**Your objective**: Give back every entry in full, exactly as it reads.

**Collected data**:
-=-=-=-=-

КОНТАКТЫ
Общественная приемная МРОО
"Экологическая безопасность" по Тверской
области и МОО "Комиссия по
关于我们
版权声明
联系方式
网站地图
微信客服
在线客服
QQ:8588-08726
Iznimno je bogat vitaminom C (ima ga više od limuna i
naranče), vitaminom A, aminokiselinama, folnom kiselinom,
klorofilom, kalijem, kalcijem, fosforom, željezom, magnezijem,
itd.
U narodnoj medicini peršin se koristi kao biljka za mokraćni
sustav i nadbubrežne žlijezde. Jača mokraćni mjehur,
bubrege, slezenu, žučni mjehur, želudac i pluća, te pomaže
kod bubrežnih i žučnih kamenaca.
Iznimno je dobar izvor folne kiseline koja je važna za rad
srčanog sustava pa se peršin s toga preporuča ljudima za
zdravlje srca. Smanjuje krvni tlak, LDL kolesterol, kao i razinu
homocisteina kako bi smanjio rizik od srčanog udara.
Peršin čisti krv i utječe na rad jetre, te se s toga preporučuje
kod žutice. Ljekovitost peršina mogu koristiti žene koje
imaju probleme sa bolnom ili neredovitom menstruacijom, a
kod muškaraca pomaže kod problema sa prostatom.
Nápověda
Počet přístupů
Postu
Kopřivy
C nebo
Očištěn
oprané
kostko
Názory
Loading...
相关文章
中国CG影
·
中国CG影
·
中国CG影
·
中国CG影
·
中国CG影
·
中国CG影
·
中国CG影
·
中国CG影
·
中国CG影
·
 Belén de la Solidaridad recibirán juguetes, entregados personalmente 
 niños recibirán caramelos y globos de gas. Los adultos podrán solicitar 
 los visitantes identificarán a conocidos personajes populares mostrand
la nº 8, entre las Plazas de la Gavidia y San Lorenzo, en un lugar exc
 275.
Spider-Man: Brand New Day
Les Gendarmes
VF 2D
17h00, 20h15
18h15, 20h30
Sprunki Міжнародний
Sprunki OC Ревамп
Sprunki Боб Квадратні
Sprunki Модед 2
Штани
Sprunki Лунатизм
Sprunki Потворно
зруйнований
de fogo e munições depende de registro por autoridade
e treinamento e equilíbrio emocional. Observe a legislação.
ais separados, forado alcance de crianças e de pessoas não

-=-=-=-=-

**Answer to this problem**:
КОНТАКТЫ
Общественная приемная МРОО
"Экологическая безопасность" по Тверской
области и МОО "Комиссия по
关于我们
版权声明
联系方式
网站地图
微信客服
在线客服
QQ:8588-08726
Iznimno je bogat vitaminom C (ima ga više od limuna i
naranče), vitaminom A, aminokiselinama, folnom kiselinom,
klorofilom, kalijem, kalcijem, fosforom, željezom, magnezijem,
itd.
U narodnoj medicini peršin se koristi kao biljka za mokraćni
sustav i nadbubrežne žlijezde. Jača mokraćni mjehur,
bubrege, slezenu, žučni mjehur, želudac i pluća, te pomaže
kod bubrežnih i žučnih kamenaca.
Iznimno je dobar izvor folne kiseline koja je važna za rad
srčanog sustava pa se peršin s toga preporuča ljudima za
zdravlje srca. Smanjuje krvni tlak, LDL kolesterol, kao i razinu
homocisteina kako bi smanjio rizik od srčanog udara.
Peršin čisti krv i utječe na rad jetre, te se s toga preporučuje
kod žutice. Ljekovitost peršina mogu koristiti žene koje
imaju probleme sa bolnom ili neredovitom menstruacijom, a
kod muškaraca pomaže kod problema sa prostatom.
Nápověda
Počet přístupů
Postu
Kopřivy
C nebo
Očištěn
oprané
kostko
Názory
Loading...
相关文章
中国CG影
·
中国CG影
·
中国CG影
·
中国CG影
·
中国CG影
·
中国CG影
·
中国CG影
·
中国CG影
·
中国CG影
·
 Belén de la Solidaridad recibirán juguetes, entregados personalmente 
 niños recibirán caramelos y globos de gas. Los adultos podrán solicitar 
 los visitantes identificarán a conocidos personajes populares mostrand
la nº 8, entre las Plazas de la Gavidia y San Lorenzo, en un lugar exc
 275.
Spider-Man: Brand New Day
Les Gendarmes
VF 2D
17h00, 20h15
18h15, 20h30
Sprunki Міжнародний
Sprunki OC Ревамп
Sprunki Боб Квадратні
Sprunki Модед 2
Штани
Sprunki Лунатизм
Sprunki Потворно
зруйнований
de fogo e munições depende de registro por autoridade
e treinamento e equilíbrio emocional. Observe a legislação.
ais separados, forado alcance de crianças e de pessoas não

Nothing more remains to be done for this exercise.